Aim of the task: Transcribe exactly the lines below that begin at the line with "476 331 5.68" and stop after the line with "1038 963 341", leaving out every picture.

Stored items:

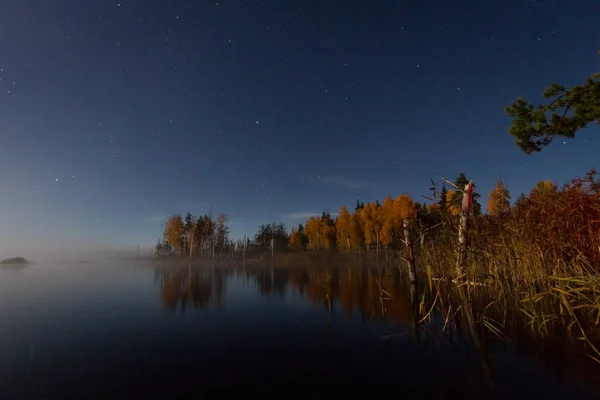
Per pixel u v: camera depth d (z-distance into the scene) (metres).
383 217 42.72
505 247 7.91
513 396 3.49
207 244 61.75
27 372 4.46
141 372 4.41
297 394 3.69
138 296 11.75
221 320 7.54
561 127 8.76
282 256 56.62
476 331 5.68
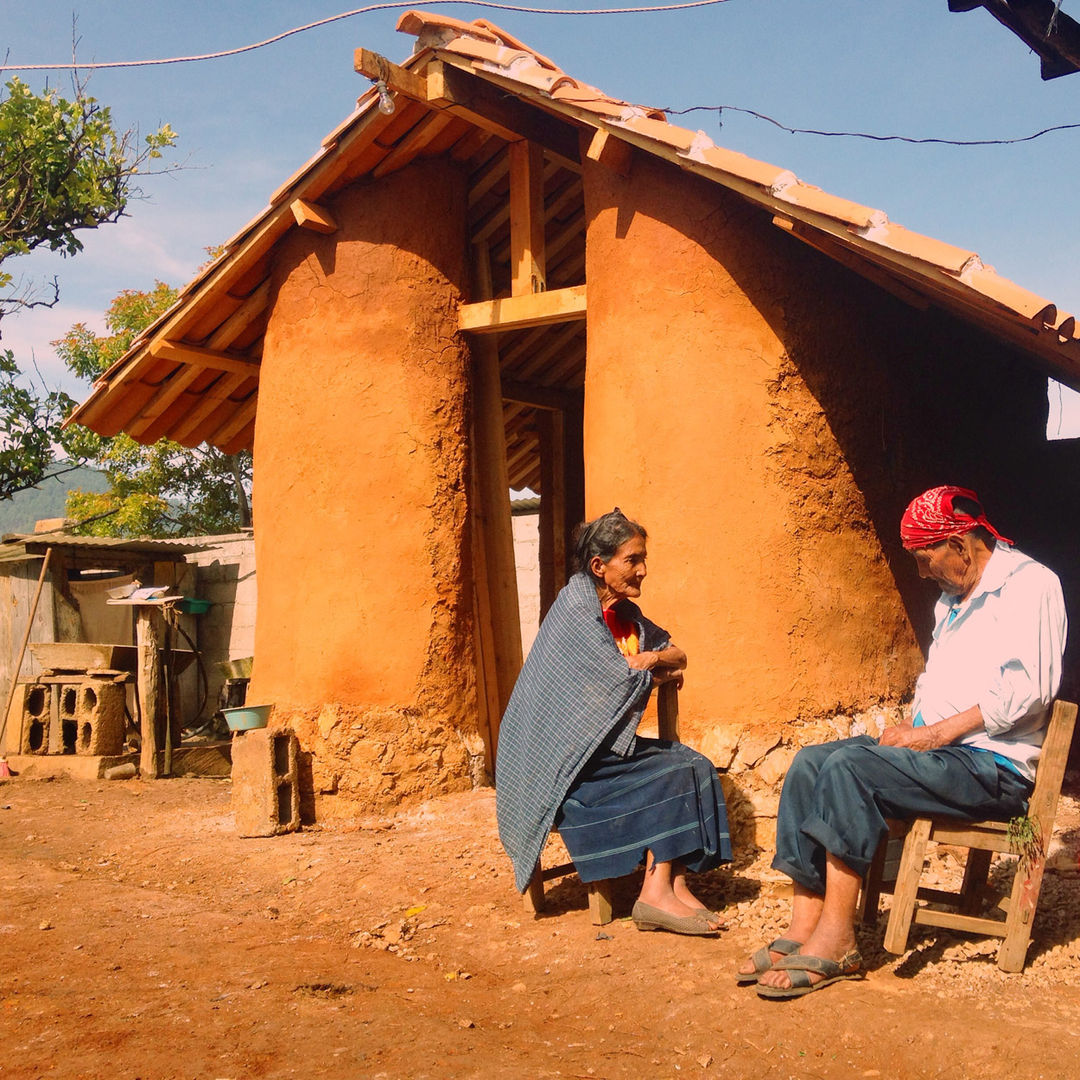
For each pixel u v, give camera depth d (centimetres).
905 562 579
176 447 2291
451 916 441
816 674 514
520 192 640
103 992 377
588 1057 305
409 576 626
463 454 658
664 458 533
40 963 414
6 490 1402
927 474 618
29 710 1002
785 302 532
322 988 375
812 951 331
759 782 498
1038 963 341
* * *
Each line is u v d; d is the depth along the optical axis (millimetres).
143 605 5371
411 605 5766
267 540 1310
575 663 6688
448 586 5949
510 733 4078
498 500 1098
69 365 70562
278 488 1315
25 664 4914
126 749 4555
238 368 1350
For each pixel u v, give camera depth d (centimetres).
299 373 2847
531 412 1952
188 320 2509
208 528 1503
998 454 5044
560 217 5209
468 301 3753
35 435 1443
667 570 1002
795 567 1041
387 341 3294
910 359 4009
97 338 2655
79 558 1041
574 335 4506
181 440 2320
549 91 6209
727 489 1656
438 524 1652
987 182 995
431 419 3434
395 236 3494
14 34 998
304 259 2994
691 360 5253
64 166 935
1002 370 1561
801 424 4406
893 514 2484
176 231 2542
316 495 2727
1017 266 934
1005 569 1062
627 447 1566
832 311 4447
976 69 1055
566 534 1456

Task response:
476 331 5.68
For each pixel u v, give camera depth d (centimetres).
905 562 579
176 447 2291
451 916 441
816 674 514
520 192 640
103 992 377
588 1057 305
409 576 626
463 454 658
664 458 533
40 963 414
6 490 1402
927 474 618
29 710 1002
785 302 532
322 988 375
812 951 331
759 782 498
1038 963 341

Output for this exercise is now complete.